§ **Task requirements**:
Except for the pictures, reproduce the records word for word.

Collected data
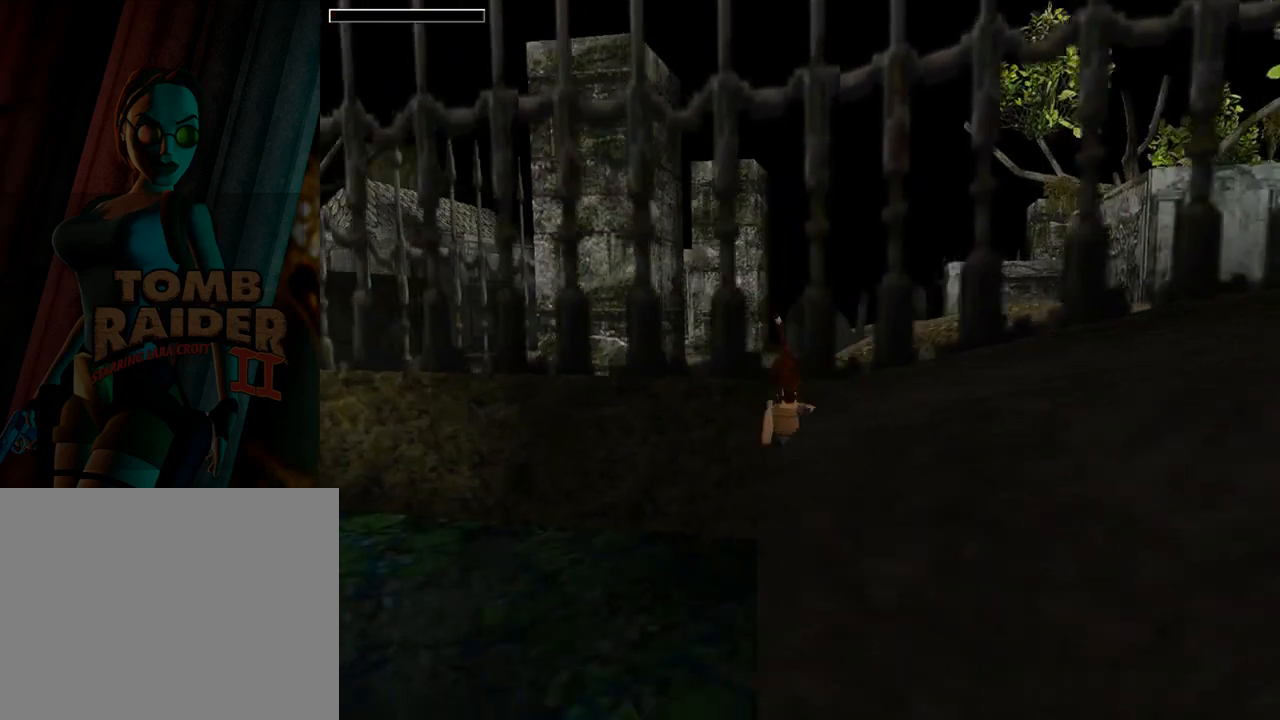
{"buttons": ["DPAD_RIGHT"], "left_stick": "center", "events": []}
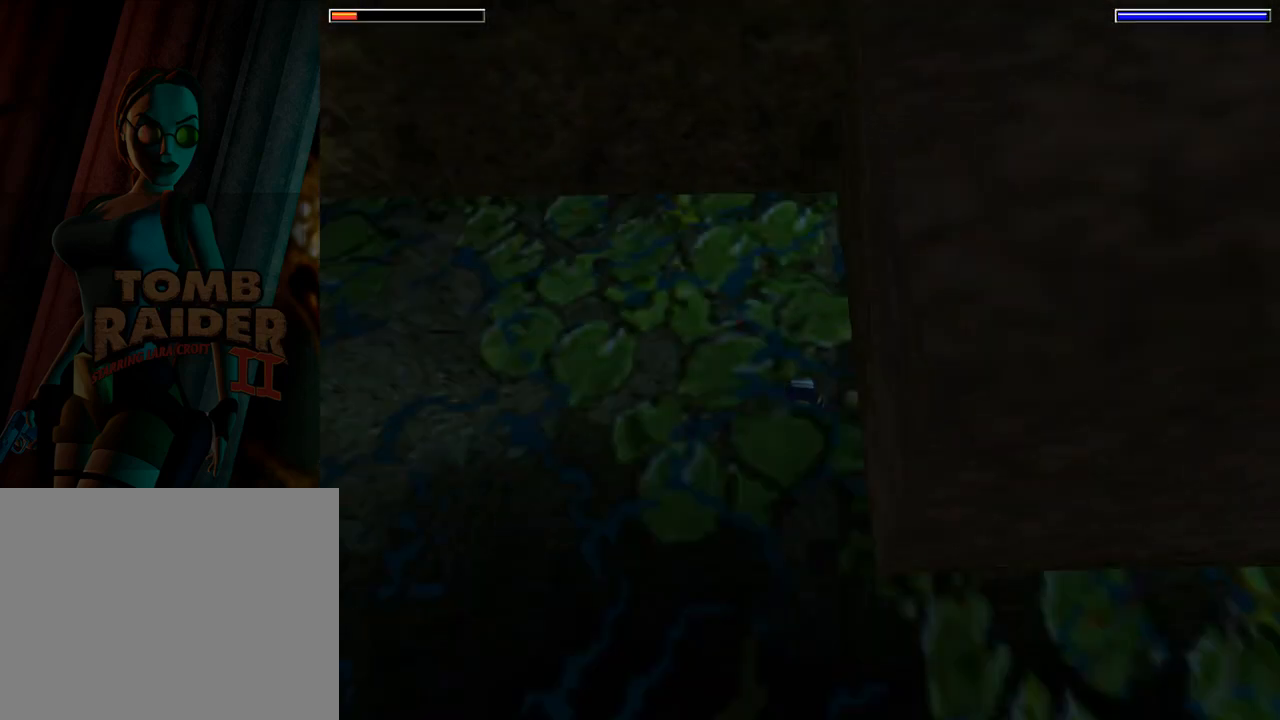
{"buttons": ["DPAD_DOWN"], "left_stick": "center", "events": [[167, "DPAD_DOWN", "down"], [267, "DPAD_RIGHT", "up"]]}
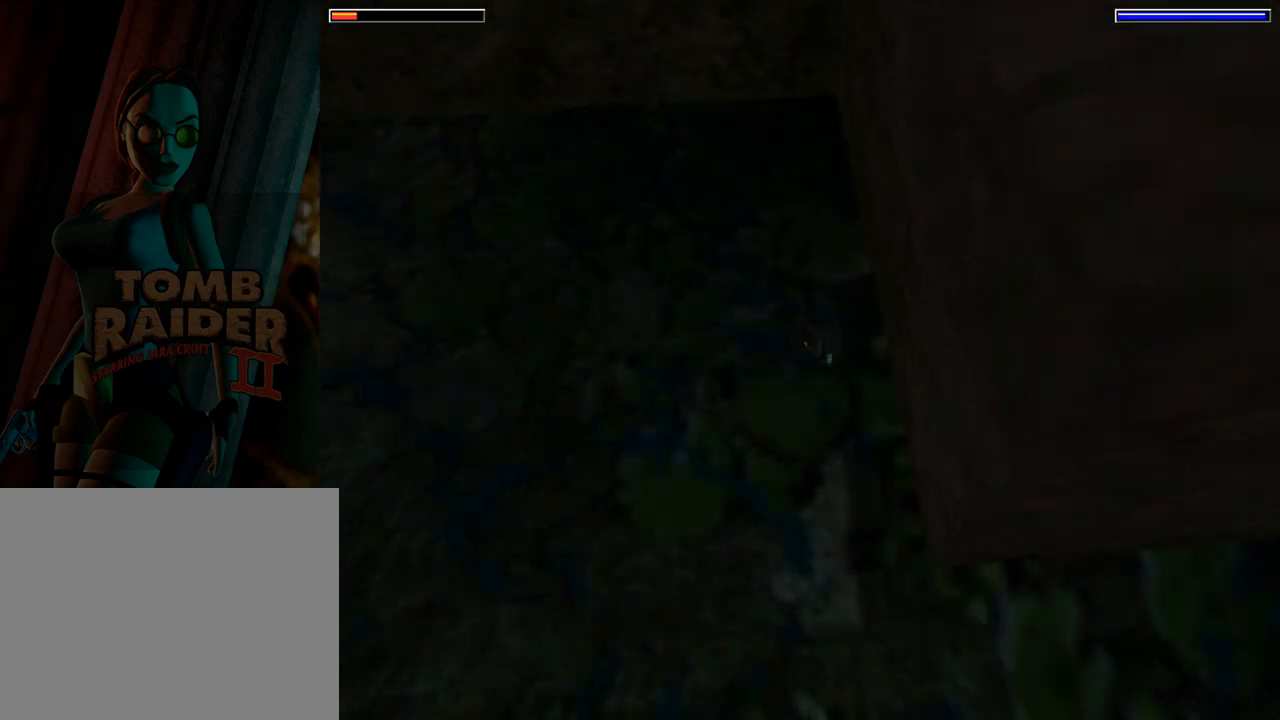
{"buttons": ["DPAD_DOWN", "DPAD_LEFT"], "left_stick": "center", "events": [[167, "DPAD_LEFT", "down"]]}
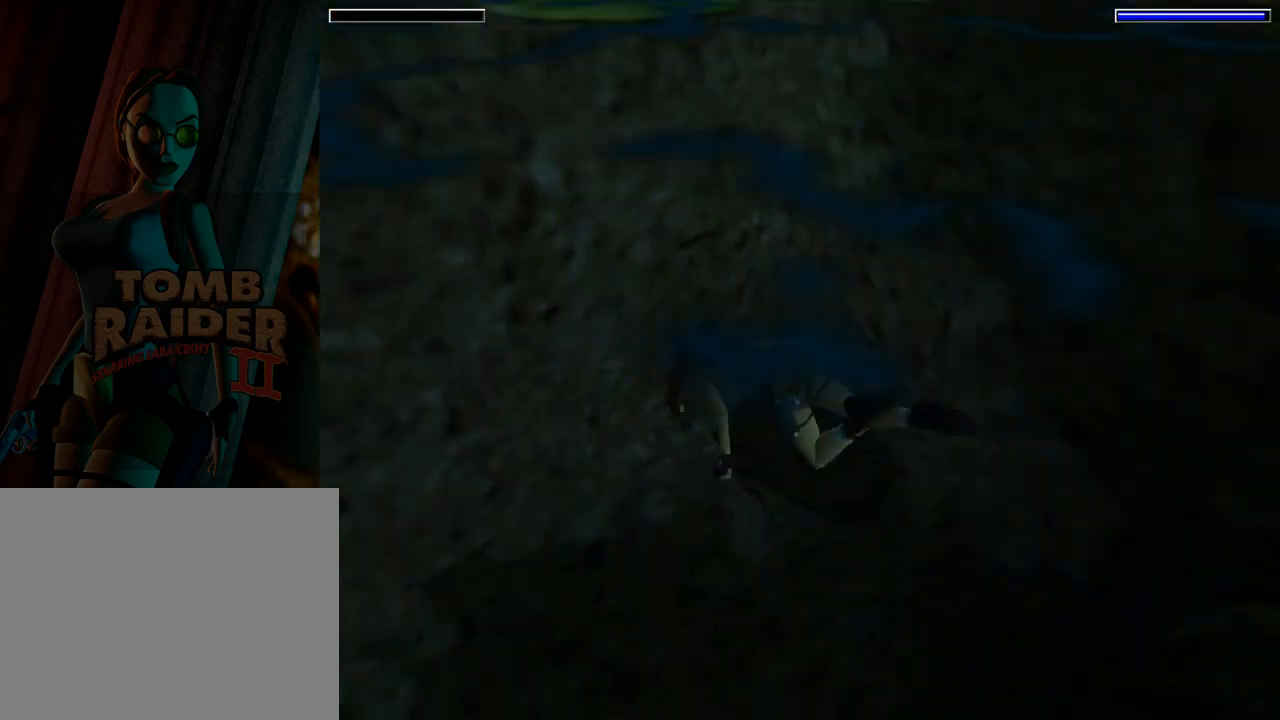
{"buttons": ["SQUARE", "DPAD_DOWN", "DPAD_LEFT"], "left_stick": "center", "events": [[133, "SQUARE", "down"]]}
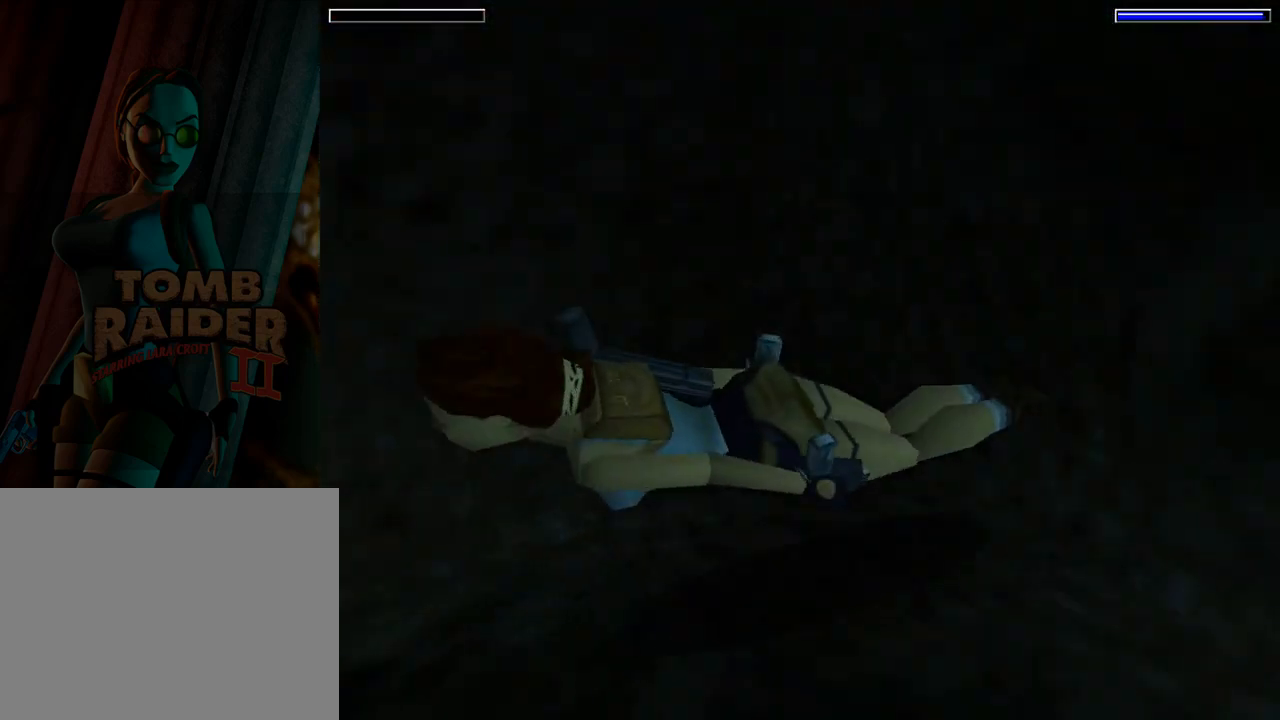
{"buttons": ["DPAD_DOWN", "DPAD_LEFT"], "left_stick": "center", "events": [[367, "SQUARE", "up"]]}
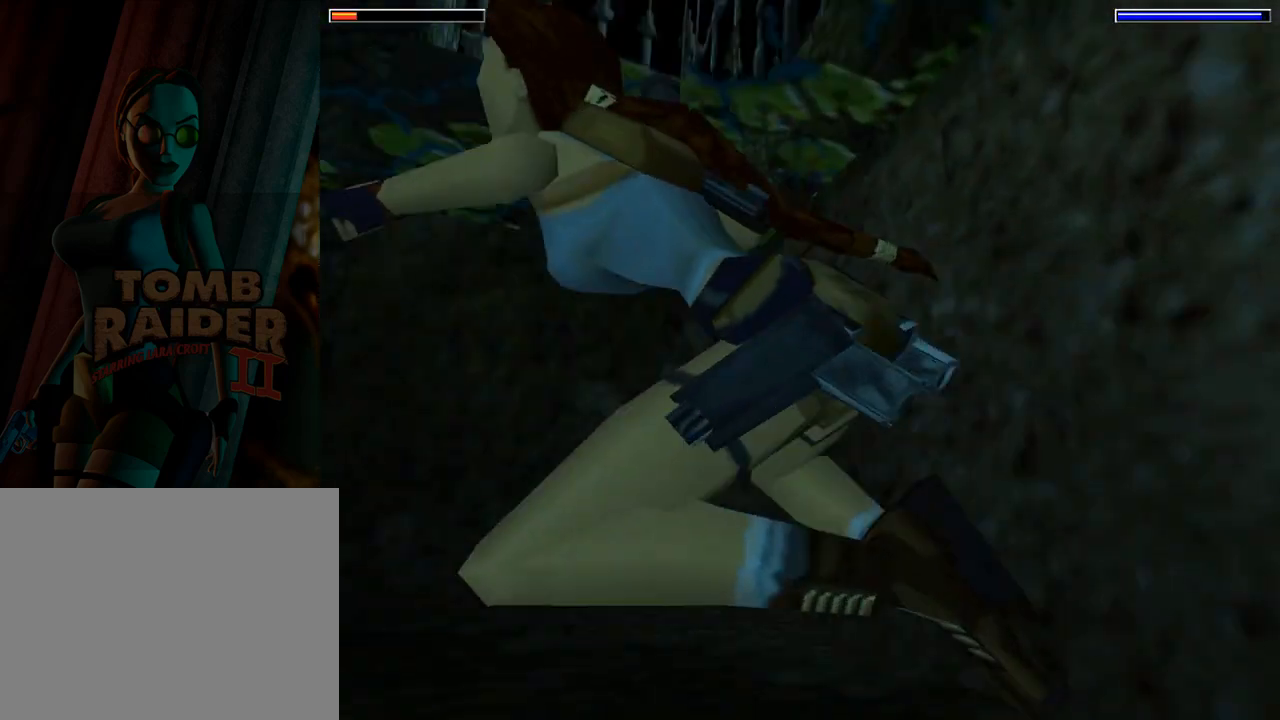
{"buttons": ["DPAD_UP", "DPAD_LEFT"], "left_stick": "center", "events": [[67, "DPAD_DOWN", "up"], [200, "DPAD_UP", "down"]]}
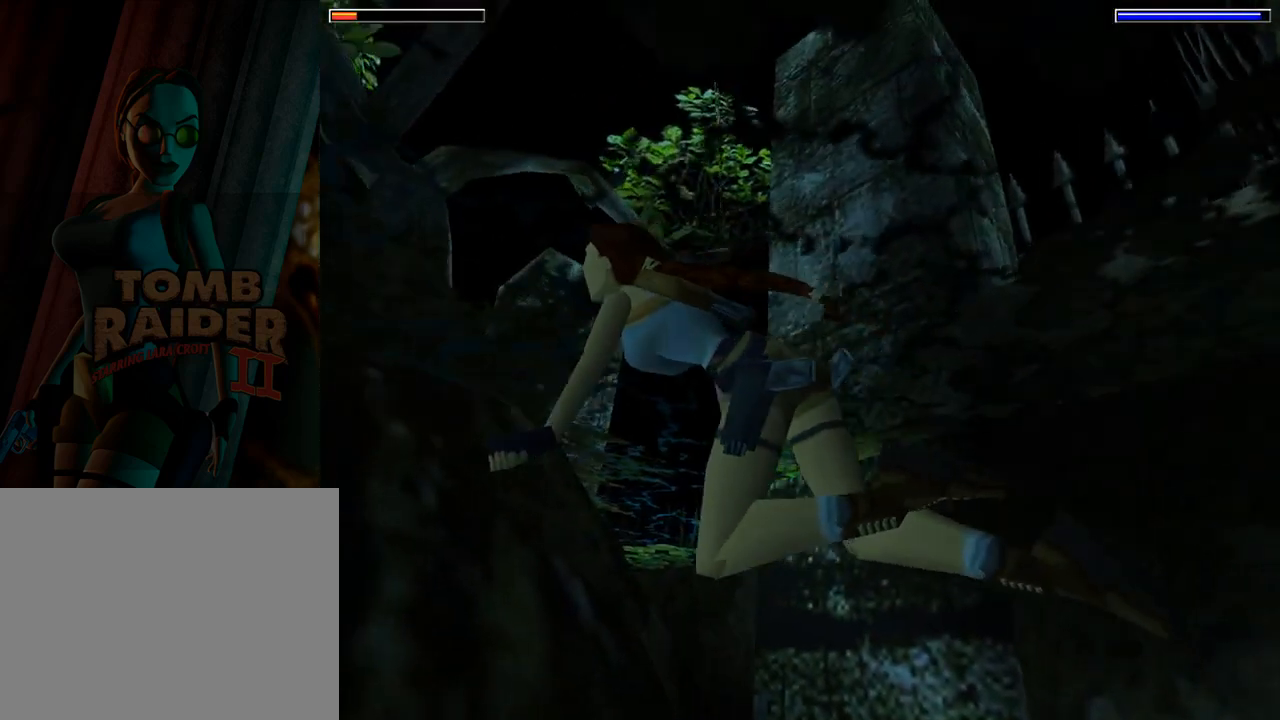
{"buttons": ["SQUARE"], "left_stick": "center", "events": [[200, "DPAD_LEFT", "up"], [200, "DPAD_UP", "up"], [200, "SQUARE", "down"]]}
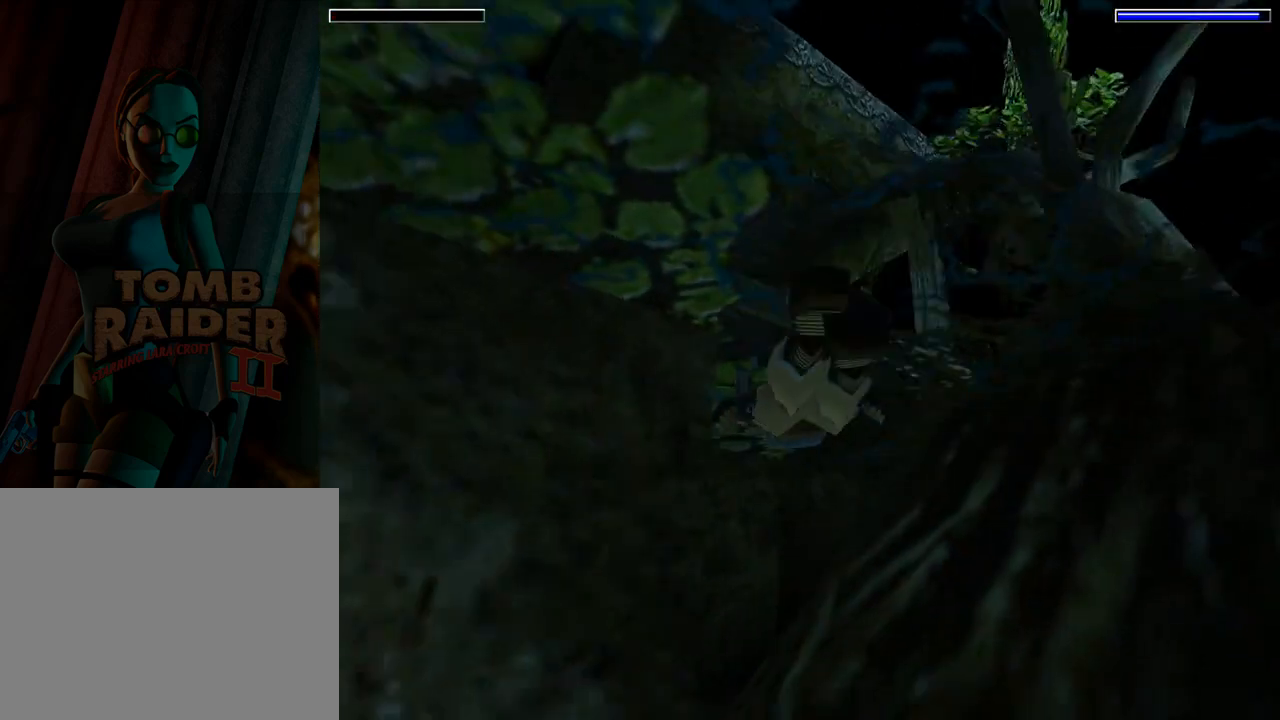
{"buttons": ["SQUARE", "DPAD_DOWN", "DPAD_RIGHT"], "left_stick": "center", "events": [[100, "DPAD_RIGHT", "down"], [133, "DPAD_DOWN", "down"]]}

§ **The answer**:
{"buttons": ["DPAD_RIGHT"], "left_stick": "center", "events": []}
{"buttons": ["DPAD_DOWN"], "left_stick": "center", "events": [[167, "DPAD_DOWN", "down"], [267, "DPAD_RIGHT", "up"]]}
{"buttons": ["DPAD_DOWN", "DPAD_LEFT"], "left_stick": "center", "events": [[167, "DPAD_LEFT", "down"]]}
{"buttons": ["SQUARE", "DPAD_DOWN", "DPAD_LEFT"], "left_stick": "center", "events": [[133, "SQUARE", "down"]]}
{"buttons": ["DPAD_DOWN", "DPAD_LEFT"], "left_stick": "center", "events": [[367, "SQUARE", "up"]]}
{"buttons": ["DPAD_UP", "DPAD_LEFT"], "left_stick": "center", "events": [[67, "DPAD_DOWN", "up"], [200, "DPAD_UP", "down"]]}
{"buttons": ["SQUARE"], "left_stick": "center", "events": [[200, "DPAD_LEFT", "up"], [200, "DPAD_UP", "up"], [200, "SQUARE", "down"]]}
{"buttons": ["SQUARE", "DPAD_DOWN", "DPAD_RIGHT"], "left_stick": "center", "events": [[100, "DPAD_RIGHT", "down"], [133, "DPAD_DOWN", "down"]]}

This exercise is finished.